╔══
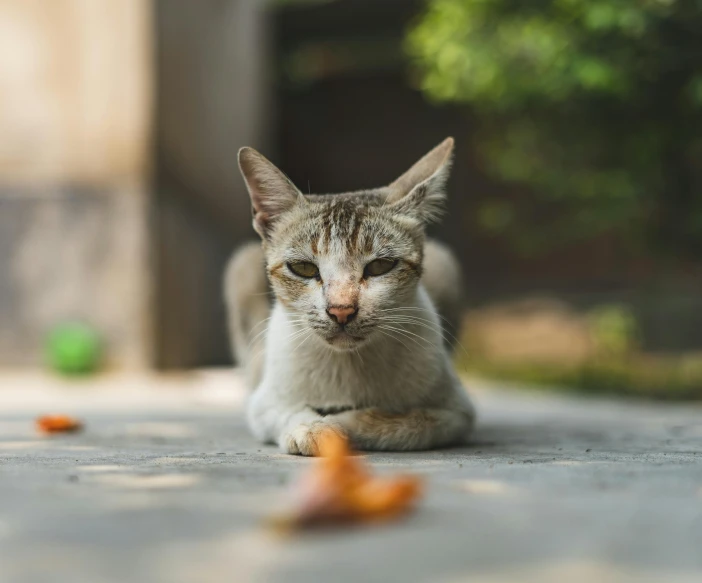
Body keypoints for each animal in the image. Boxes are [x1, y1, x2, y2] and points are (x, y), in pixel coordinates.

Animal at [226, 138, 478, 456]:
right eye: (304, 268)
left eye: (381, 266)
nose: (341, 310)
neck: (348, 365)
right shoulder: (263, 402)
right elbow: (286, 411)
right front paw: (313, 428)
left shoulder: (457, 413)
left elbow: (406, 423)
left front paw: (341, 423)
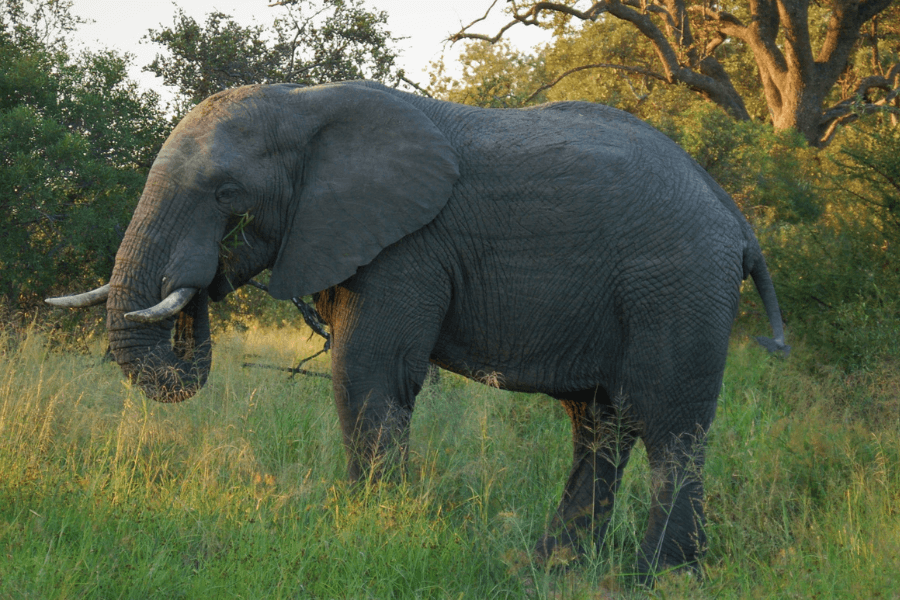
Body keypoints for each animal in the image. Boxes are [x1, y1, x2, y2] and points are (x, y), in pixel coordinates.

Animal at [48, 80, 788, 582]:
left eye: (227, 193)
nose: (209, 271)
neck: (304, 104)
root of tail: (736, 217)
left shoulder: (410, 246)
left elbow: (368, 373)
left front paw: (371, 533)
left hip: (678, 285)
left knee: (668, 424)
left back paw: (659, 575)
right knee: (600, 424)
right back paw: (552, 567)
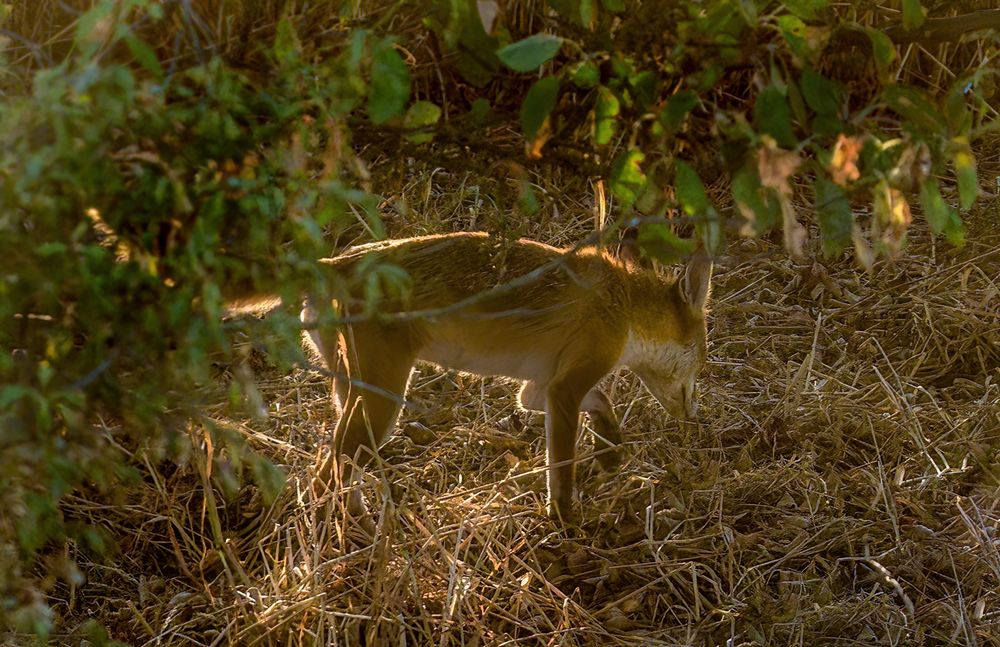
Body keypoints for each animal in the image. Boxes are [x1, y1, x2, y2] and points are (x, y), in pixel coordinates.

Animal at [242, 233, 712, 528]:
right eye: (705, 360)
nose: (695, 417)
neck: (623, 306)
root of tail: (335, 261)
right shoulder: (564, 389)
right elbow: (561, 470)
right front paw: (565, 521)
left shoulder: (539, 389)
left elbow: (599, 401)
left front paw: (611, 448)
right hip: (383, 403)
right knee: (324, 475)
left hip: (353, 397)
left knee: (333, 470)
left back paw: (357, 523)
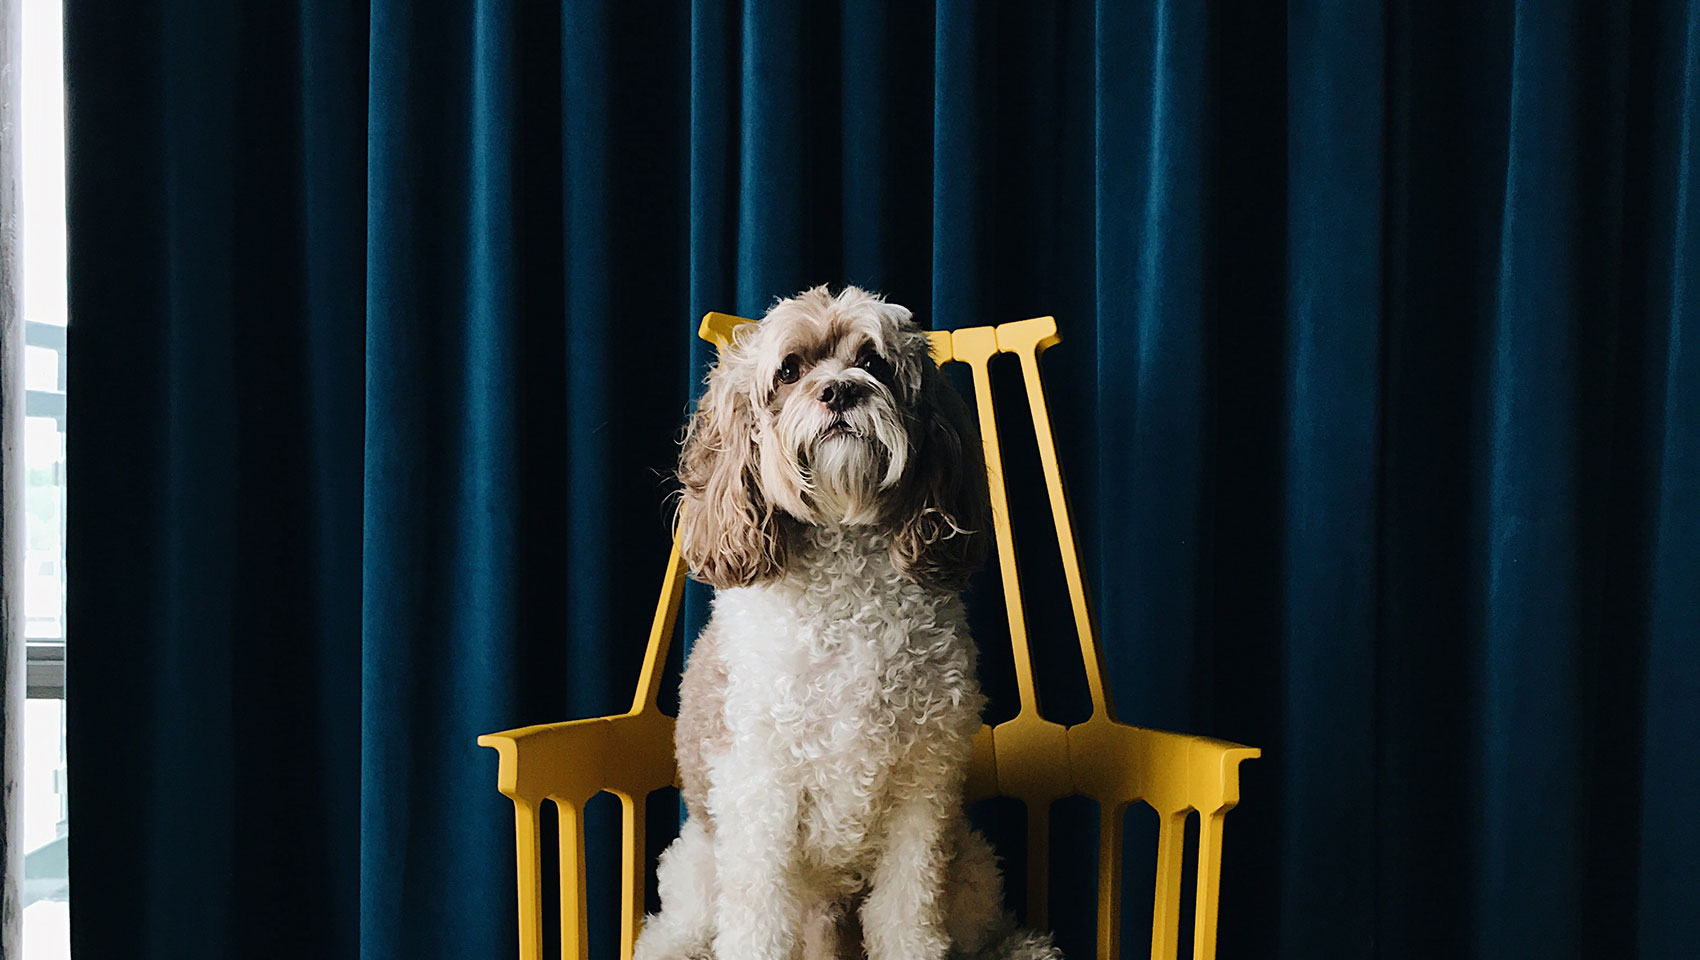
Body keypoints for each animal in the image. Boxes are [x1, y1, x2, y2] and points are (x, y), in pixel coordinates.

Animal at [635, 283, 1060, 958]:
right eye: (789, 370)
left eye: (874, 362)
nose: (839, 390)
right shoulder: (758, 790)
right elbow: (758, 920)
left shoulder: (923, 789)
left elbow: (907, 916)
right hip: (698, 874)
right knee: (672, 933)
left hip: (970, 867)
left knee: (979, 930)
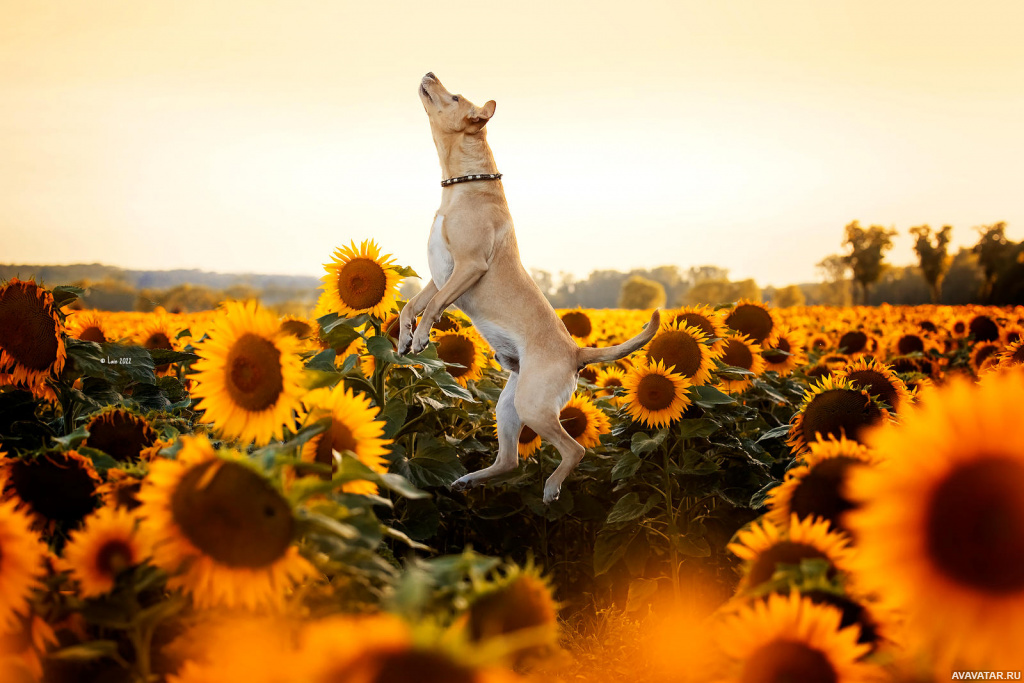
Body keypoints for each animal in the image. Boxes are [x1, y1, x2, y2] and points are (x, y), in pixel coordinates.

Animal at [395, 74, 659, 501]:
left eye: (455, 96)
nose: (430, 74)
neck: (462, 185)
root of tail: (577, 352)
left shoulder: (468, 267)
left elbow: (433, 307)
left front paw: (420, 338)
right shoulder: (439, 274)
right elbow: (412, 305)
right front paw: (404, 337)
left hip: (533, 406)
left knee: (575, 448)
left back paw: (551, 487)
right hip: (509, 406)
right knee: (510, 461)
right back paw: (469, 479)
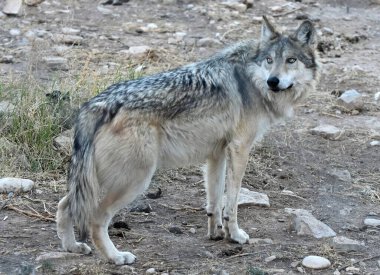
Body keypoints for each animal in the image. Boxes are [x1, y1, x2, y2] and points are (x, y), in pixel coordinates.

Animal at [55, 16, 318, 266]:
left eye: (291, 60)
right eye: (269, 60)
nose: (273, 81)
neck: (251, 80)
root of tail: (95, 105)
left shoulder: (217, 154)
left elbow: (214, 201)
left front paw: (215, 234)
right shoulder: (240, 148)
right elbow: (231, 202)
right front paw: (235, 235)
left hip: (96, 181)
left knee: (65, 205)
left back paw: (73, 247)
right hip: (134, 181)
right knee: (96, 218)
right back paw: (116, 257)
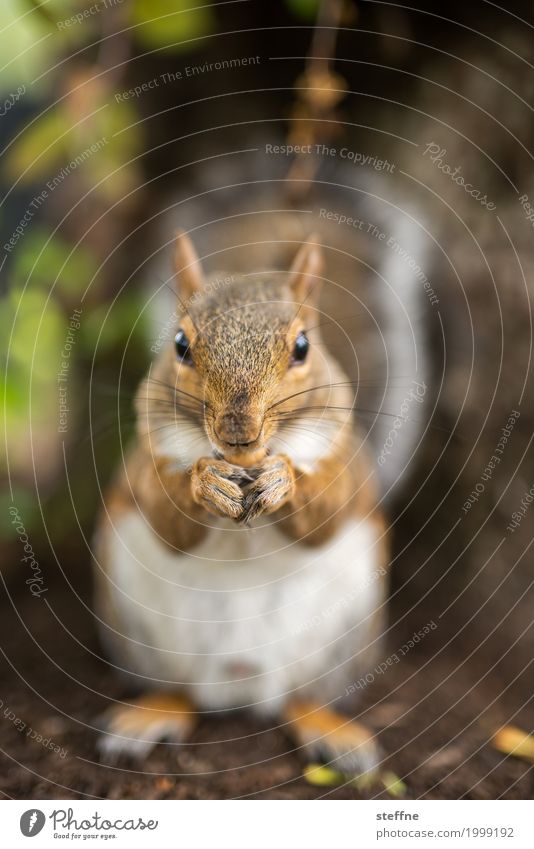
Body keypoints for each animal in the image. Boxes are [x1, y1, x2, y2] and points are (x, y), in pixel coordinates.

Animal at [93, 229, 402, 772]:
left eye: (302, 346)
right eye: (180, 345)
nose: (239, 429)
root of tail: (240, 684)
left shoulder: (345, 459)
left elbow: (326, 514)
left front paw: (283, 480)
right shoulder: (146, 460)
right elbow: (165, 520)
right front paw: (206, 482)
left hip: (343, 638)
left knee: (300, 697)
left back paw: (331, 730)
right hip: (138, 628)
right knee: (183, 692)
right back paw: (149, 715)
╚══
▶ **Your objective**:
Without the pictures, write out the listing exactly as it appears above.

▶ **Answer area**:
Body keypoints for each animal in the image. Boxes are [x1, y1, x2, y2] and points are (x, y), in pixel coordinates.

Animal at [226, 138, 478, 456]:
right eye: (304, 268)
left eye: (381, 266)
nose: (341, 310)
neck: (348, 365)
right shoulder: (263, 402)
right elbow: (286, 411)
right front paw: (313, 428)
left shoulder: (457, 413)
left elbow: (406, 423)
left front paw: (341, 423)
Body keypoints for each animal in the image. Boxes are [x1, y1, x2, y2] and points are (x, y), in pixel coordinates.

Animal at [48, 80, 788, 582]:
left eye: (227, 193)
nose: (209, 271)
neck: (304, 104)
root of tail: (736, 217)
left shoulder: (410, 246)
left elbow: (368, 373)
left front paw: (371, 533)
left hip: (678, 285)
left knee: (668, 424)
left back paw: (659, 575)
right knee: (600, 424)
right back paw: (552, 567)
Body keypoints for each animal in the image. Boxes are [x1, y1, x2, y2] and points are (x, y), in pixel coordinates.

Animal at [242, 233, 712, 528]:
right eye: (705, 360)
nose: (695, 417)
neck: (623, 306)
root of tail: (335, 261)
right shoulder: (564, 389)
right elbow: (561, 470)
right front paw: (565, 521)
left shoulder: (539, 389)
left elbow: (599, 401)
left front paw: (611, 448)
right hip: (383, 403)
right knee: (324, 475)
left hip: (353, 397)
left knee: (333, 470)
left back paw: (357, 523)
Body keypoints for each animal in the image. Boxes are [x1, y1, x2, y2] and points are (x, y), in pixel coordinates.

Animal at [635, 283, 1060, 958]:
right eye: (789, 370)
left eye: (874, 362)
nose: (839, 390)
right shoulder: (758, 790)
right elbow: (758, 920)
left shoulder: (923, 789)
left elbow: (907, 916)
right hip: (698, 874)
right knee: (672, 933)
left hip: (970, 867)
left knee: (979, 930)
Body keypoints for each animal in the image. Boxes are [x1, y1, x2, y2] and points are (x, y), in pixel coordinates.

Animal at [395, 74, 659, 501]:
left eye: (455, 96)
nose: (430, 74)
neck: (462, 185)
root of tail: (577, 352)
left shoulder: (468, 267)
left elbow: (433, 307)
left front paw: (420, 338)
right shoulder: (439, 274)
right elbow: (412, 305)
right front paw: (404, 337)
left hip: (533, 406)
left knee: (575, 448)
left back paw: (551, 487)
right hip: (509, 406)
right knee: (510, 461)
right back paw: (469, 479)
Body keypoints for each animal in the image. Boxes are [x1, y1, x2, y2] and points are (x, y), in pixel coordinates.

Animal at [55, 16, 318, 266]:
left eye: (291, 60)
right eye: (269, 60)
nose: (273, 81)
neck: (251, 80)
root of tail: (95, 105)
left shoulder: (217, 154)
left elbow: (214, 201)
left front paw: (215, 234)
right shoulder: (240, 148)
right elbow: (231, 202)
right front paw: (235, 235)
left hip: (96, 181)
left knee: (65, 205)
left back paw: (73, 247)
right hip: (134, 181)
right knee: (96, 218)
right back paw: (116, 257)
Body keypoints for each animal in the image. Boxes are [x1, y1, x2, y2] and points are (x, y), in pixel coordinates.

Animal at [93, 229, 402, 772]:
left eye: (302, 346)
right eye: (180, 345)
nose: (239, 429)
root of tail: (240, 684)
left shoulder: (345, 459)
left elbow: (326, 514)
left front paw: (283, 480)
right shoulder: (146, 460)
right elbow: (165, 520)
right front paw: (206, 482)
left hip: (343, 638)
left knee: (300, 697)
left back paw: (331, 730)
right hip: (138, 628)
right knee: (183, 692)
right back paw: (149, 715)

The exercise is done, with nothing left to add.